Question

Let $z=x+iy$ be a complex number. Then which of the following statements is (are) TRUE ?

• A. If $\frac{z^2}{z+1}\in R,$ then $z$ either lies on circle $x^2+y^2+2x=0$ or on real axis excluding the point $(-1,0).$
• B. If $\left|z\right|=4\sqrt{5},$ then the points representing the complex number $3+\sqrt{5}z$ lie on a circle of radius $20$ units.
• C. If $z=(2+a)+i\sqrt{3-a^2},$ where $a\in R$ and $a^2<3,$ then locus of $z$ for different value of $a$ is a semi-circle with centre $(2,0).$
• D. If $\omega$ is a complex number such that $\omega =\frac{1-iz}{z-i}$ and $|\omega |=1,$ then $z$ lies on the real axis.

Answer 1

Answer: (A), (B), (C), (D)

If $\omega$ is a complex number such that $\omega =\frac{1-iz}{z-i}$ and $|\omega |=1,$ then $z$ lies on the real axis.

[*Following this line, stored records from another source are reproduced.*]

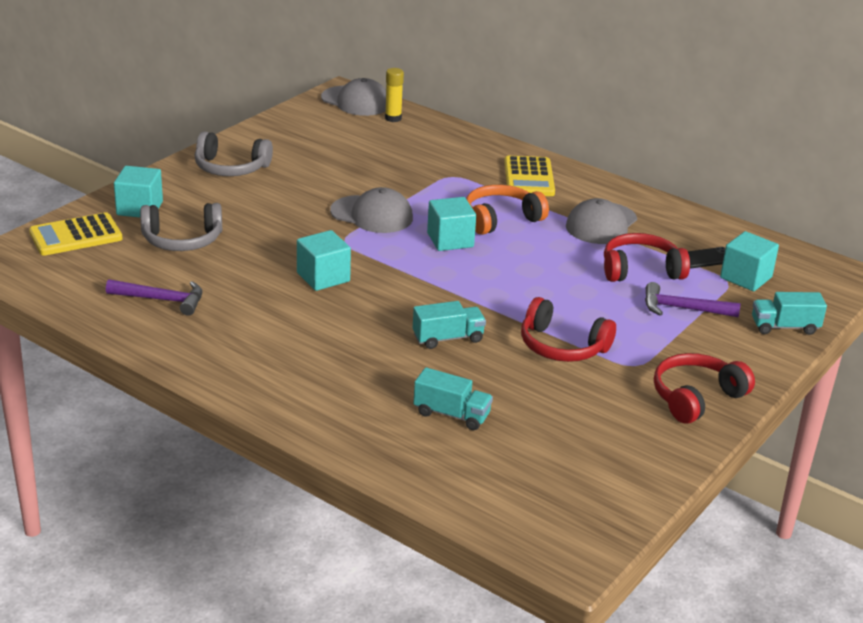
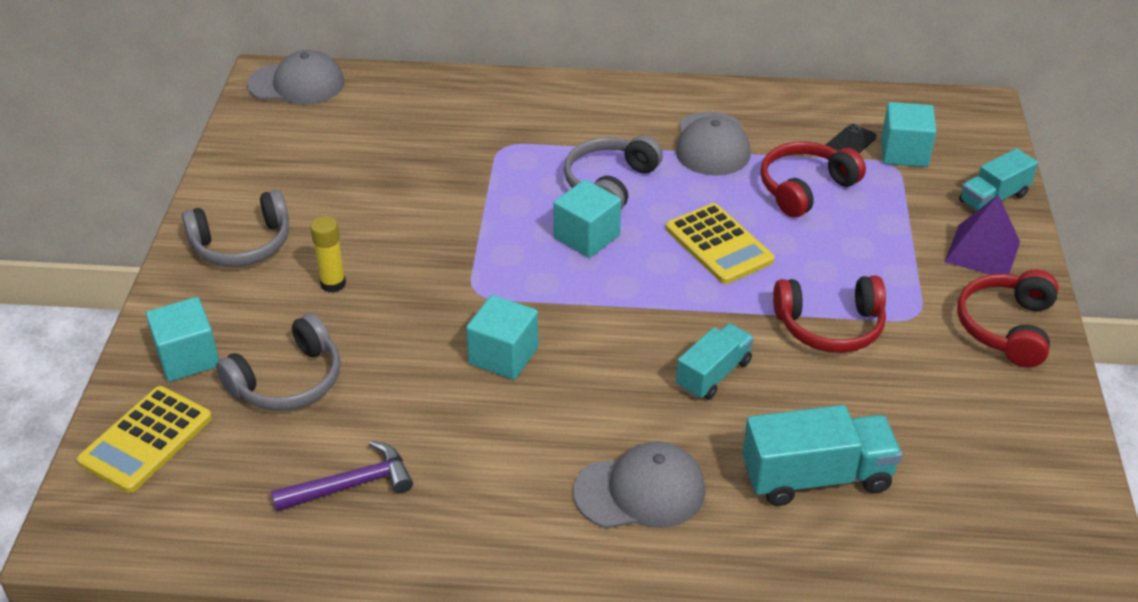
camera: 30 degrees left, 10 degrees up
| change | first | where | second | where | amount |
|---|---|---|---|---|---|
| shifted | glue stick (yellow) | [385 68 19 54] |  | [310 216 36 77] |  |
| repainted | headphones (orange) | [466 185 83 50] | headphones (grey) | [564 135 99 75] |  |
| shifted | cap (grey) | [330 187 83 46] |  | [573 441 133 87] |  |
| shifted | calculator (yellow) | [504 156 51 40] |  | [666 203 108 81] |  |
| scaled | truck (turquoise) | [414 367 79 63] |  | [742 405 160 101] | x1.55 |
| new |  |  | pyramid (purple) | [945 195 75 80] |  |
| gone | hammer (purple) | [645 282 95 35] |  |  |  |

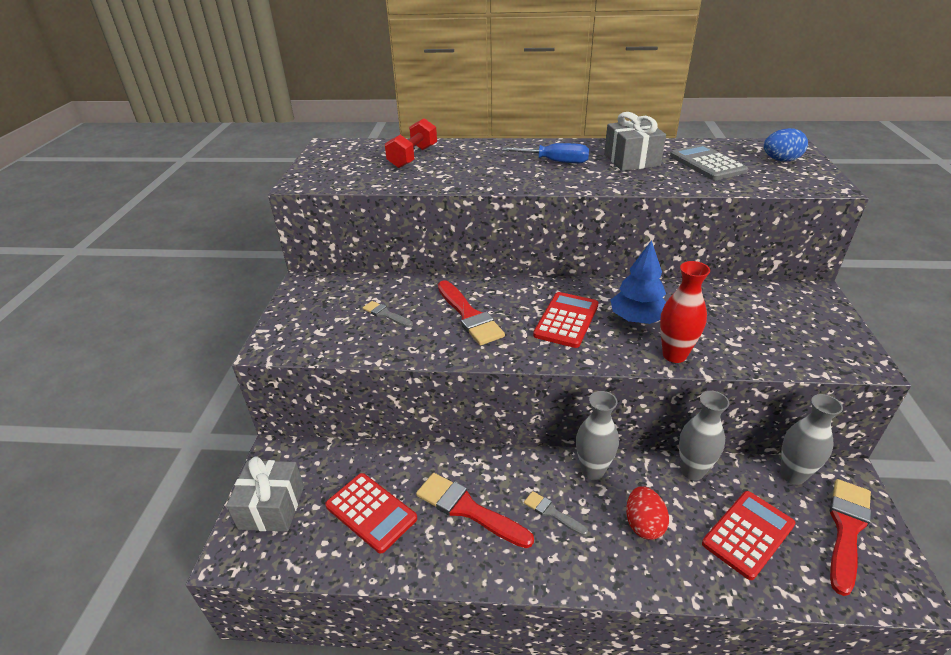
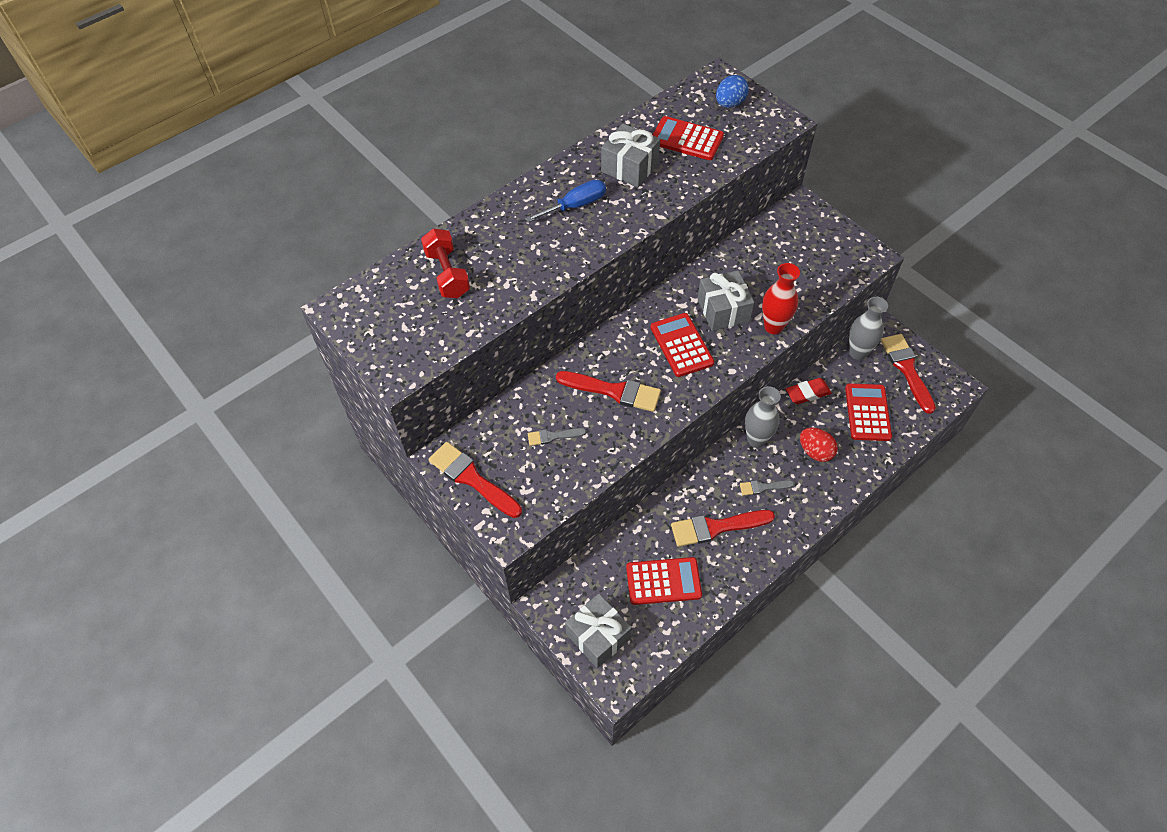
camera: 45 degrees left, 20 degrees up
| change | first | where | second | where | amount |
|---|---|---|---|---|---|
| new |  |  | brush (red) | [428 442 94 76] |  |
| repainted | calculator (grey) | [670 144 79 36] | calculator (red) | [653 116 71 44] |  |
| swapped | tree (blue) | [611 240 55 84] | gift (grey) | [697 270 57 61] |  |
| swapped | vase (grey) | [679 391 50 90] | eraser (red) | [786 378 45 26] |  |

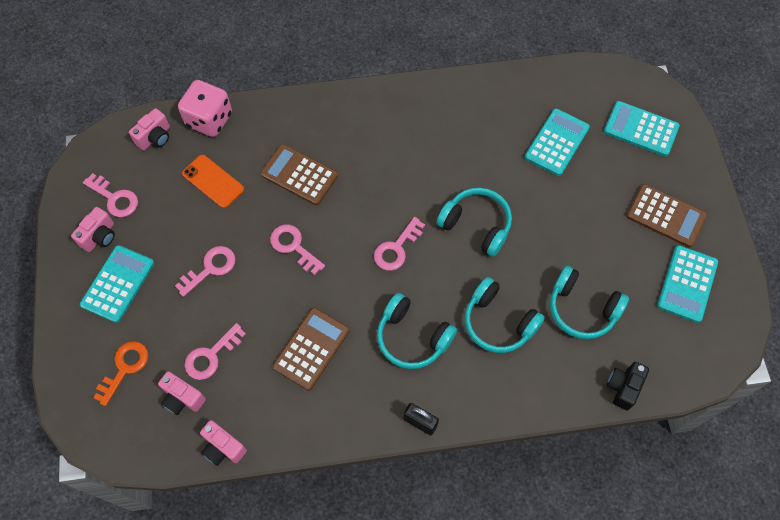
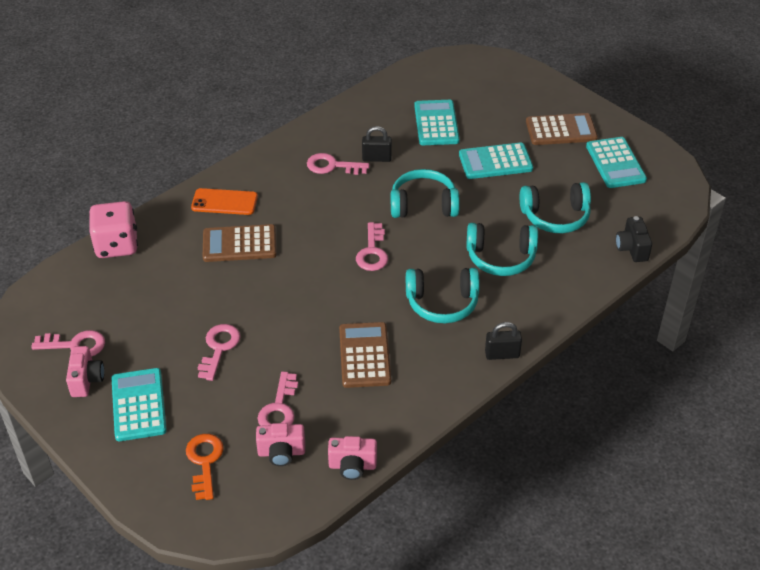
camera: 35 degrees left, 20 degrees down
| change | first | where | second | where | amount |
|---|---|---|---|---|---|
| shifted | phone (orange) | [182 155 62 53] |  | [191 188 67 27] |  |
| shifted | key (pink) | [270 225 55 50] |  | [307 153 62 22] |  |
| new |  |  | padlock (black) | [362 126 30 36] |  |
| shifted | calculator (turquoise) | [604 101 76 55] |  | [459 142 74 37] |  |
| gone | camera (pink) | [129 108 41 43] |  |  |  |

$\frac{z^2}{z+1}=\overline{\frac{z^2}{z+1}}$
$\Rightarrow \frac{z^2}{z+1}=\frac{{\overline{z}}^2}{\overline{z}+1}$
$\Rightarrow z^2\overline{z}+z^2=z{\overline{z}}^2+{\overline{z}}^2$
$\Rightarrow z\overline{z}(z-\overline{z})+(z+\overline{z})(z-\overline{z})=0$
$\Rightarrow z\overline{z}+z+\overline{z}=0$ or $z=\overline{z}$
$\Rightarrow x^2+y^2+2x=0$ or $y=0$

$\left|z\right|=4\sqrt{5}$
Let $\omega =3+\sqrt{5}z$
$|\omega -3|=\sqrt{5}\times 4\sqrt{5}=20$

$z=(2+a)+i\sqrt{3-a^2}=x+iy$
$\Rightarrow x=2+a$ and $y=\sqrt{3-a^2}\ge 0$
$\Rightarrow (x-2{)}^2+y^2=3;y\ge 0$

$|\omega |=1$
$\Rightarrow \left|\frac{1-iz}{z-i}\right|=1$
$\Rightarrow |1-iz|=|z-i|$
$\Rightarrow |-i||z+i|=|z-i|$
$\Rightarrow |z+i|=|z-i|$
This means $z$ is equidistant from $(0,-1)$ and $(0,1)$
So, $z$ lies on the perpendicular bisector of $(0,-1)$ and $(0,1)$ i.e., $x-$axis.